$\int_{-1}^0 \sin^{2} (\frac{\pi}{2} f(x+1)) dx +\int_{0}^1 \cos^{2} (\frac{\pi}{2} f(x)) dx =?$

Question

It is well known that we can choose smooth $f:\mathbb R \to [0,1]$ with the property $f(x)=0$ for $x\leq 0$ and $f(x)=1$ for all $x\geq 1.$

Let $0< C<1.$ Can we choose smooth $f:\mathbb R \to [0,1]$ with the property $f(x)=0$ for $x\leq 0$ and $f(x)=1$ for all $x\geq 1$ and it satisfies the following property: $$\int_{-1}^0 \sin^{2} (\frac{\pi}{2} f(x+1)) dx +\int_{0}^1 \cos^{2} (\frac{\pi}{2} f(x)) dx =C?$$

Answer 1

Hint:

Substituting $t=x+1$ you will see that the integral will in fact be equal to $1$ rather than some constant C.

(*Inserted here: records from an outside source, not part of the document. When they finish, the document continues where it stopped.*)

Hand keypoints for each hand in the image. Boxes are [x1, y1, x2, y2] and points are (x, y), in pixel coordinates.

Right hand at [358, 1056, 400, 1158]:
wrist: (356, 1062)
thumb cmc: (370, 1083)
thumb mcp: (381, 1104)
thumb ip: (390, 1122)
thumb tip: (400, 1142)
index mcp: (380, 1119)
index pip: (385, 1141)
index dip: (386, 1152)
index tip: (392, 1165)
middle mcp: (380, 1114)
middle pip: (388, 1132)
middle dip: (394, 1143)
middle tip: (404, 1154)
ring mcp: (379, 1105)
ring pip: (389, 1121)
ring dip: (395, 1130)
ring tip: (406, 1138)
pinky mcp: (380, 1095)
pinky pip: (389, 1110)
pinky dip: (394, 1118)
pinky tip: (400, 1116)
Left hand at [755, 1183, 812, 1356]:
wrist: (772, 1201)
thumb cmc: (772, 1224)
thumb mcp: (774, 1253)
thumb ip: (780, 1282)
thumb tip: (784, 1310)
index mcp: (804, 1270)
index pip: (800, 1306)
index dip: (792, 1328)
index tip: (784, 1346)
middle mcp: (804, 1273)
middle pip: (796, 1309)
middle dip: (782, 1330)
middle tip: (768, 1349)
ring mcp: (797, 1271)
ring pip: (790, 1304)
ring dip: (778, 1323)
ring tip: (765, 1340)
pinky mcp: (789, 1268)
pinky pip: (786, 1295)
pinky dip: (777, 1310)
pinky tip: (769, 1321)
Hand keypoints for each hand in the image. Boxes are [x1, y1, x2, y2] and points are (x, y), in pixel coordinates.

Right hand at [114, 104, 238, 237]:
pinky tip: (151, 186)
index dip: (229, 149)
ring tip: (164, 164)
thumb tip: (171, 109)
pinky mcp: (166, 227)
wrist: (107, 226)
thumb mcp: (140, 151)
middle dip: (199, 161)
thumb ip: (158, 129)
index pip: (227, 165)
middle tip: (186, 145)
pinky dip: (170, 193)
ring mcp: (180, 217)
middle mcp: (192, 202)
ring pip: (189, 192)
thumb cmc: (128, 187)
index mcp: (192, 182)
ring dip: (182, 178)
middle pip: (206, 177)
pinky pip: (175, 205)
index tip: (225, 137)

Note: What I don't understand is that the domain you defined for the function is all real numbers but you did not define the function in $(0,1)$ so do you find the value of function in $(0,1)$ or anything else? If you want to define a function for that interval then I must tell you that there would be infinite functions satisfying the integral if $C=1$ and no function if $C\neq 1$